[Listed records Boundary: Start]

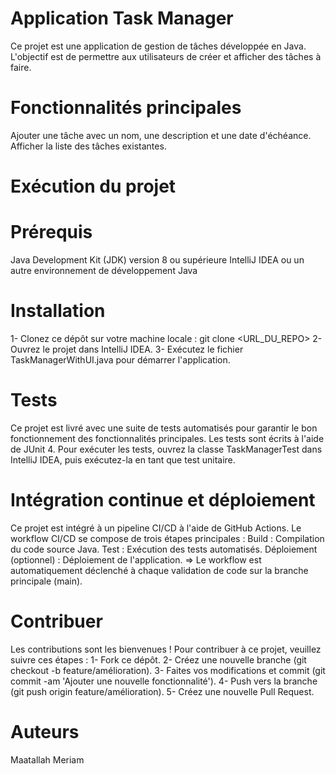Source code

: # Application Task Manager
Ce projet est une application de gestion de tâches développée en Java. L'objectif est de permettre aux utilisateurs de créer et afficher des tâches à faire.
# Fonctionnalités principales
Ajouter une tâche avec un nom, une description et une date d'échéance.
Afficher la liste des tâches existantes.
# Exécution du projet
# Prérequis
Java Development Kit (JDK) version 8 ou supérieure
IntelliJ IDEA ou un autre environnement de développement Java
# Installation
1- Clonez ce dépôt sur votre machine locale : git clone <URL_DU_REPO>
2- Ouvrez le projet dans IntelliJ IDEA.
3- Exécutez le fichier TaskManagerWithUI.java pour démarrer l'application.
# Tests
Ce projet est livré avec une suite de tests automatisés pour garantir le bon fonctionnement des fonctionnalités principales. Les tests sont écrits à l'aide de JUnit 4.
Pour exécuter les tests, ouvrez la classe TaskManagerTest dans IntelliJ IDEA, puis exécutez-la en tant que test unitaire.
# Intégration continue et déploiement
Ce projet est intégré à un pipeline CI/CD à l'aide de GitHub Actions. Le workflow CI/CD se compose de trois étapes principales :
Build : Compilation du code source Java.
Test : Exécution des tests automatisés.
Déploiement (optionnel) : Déploiement de l'application.
=> Le workflow est automatiquement déclenché à chaque validation de code sur la branche principale (main).
# Contribuer
Les contributions sont les bienvenues ! Pour contribuer à ce projet, veuillez suivre ces étapes :
1- Fork ce dépôt.
2- Créez une nouvelle branche (git checkout -b feature/amélioration).
3- Faites vos modifications et commit (git commit -am 'Ajouter une nouvelle fonctionnalité').
4- Push vers la branche (git push origin feature/amélioration).
5- Créez une nouvelle Pull Request.
# Auteurs 
Maatallah Meriam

[Listed records Boundary: End]

### Exercise details
Once a line of the records is found to contain "Ajouter", copy it out.

### Problem solution
Ajouter une tâche avec un nom, une description et une date d'échéance.
3- Faites vos modifications et commit (git commit -am 'Ajouter une nouvelle fonctionnalité').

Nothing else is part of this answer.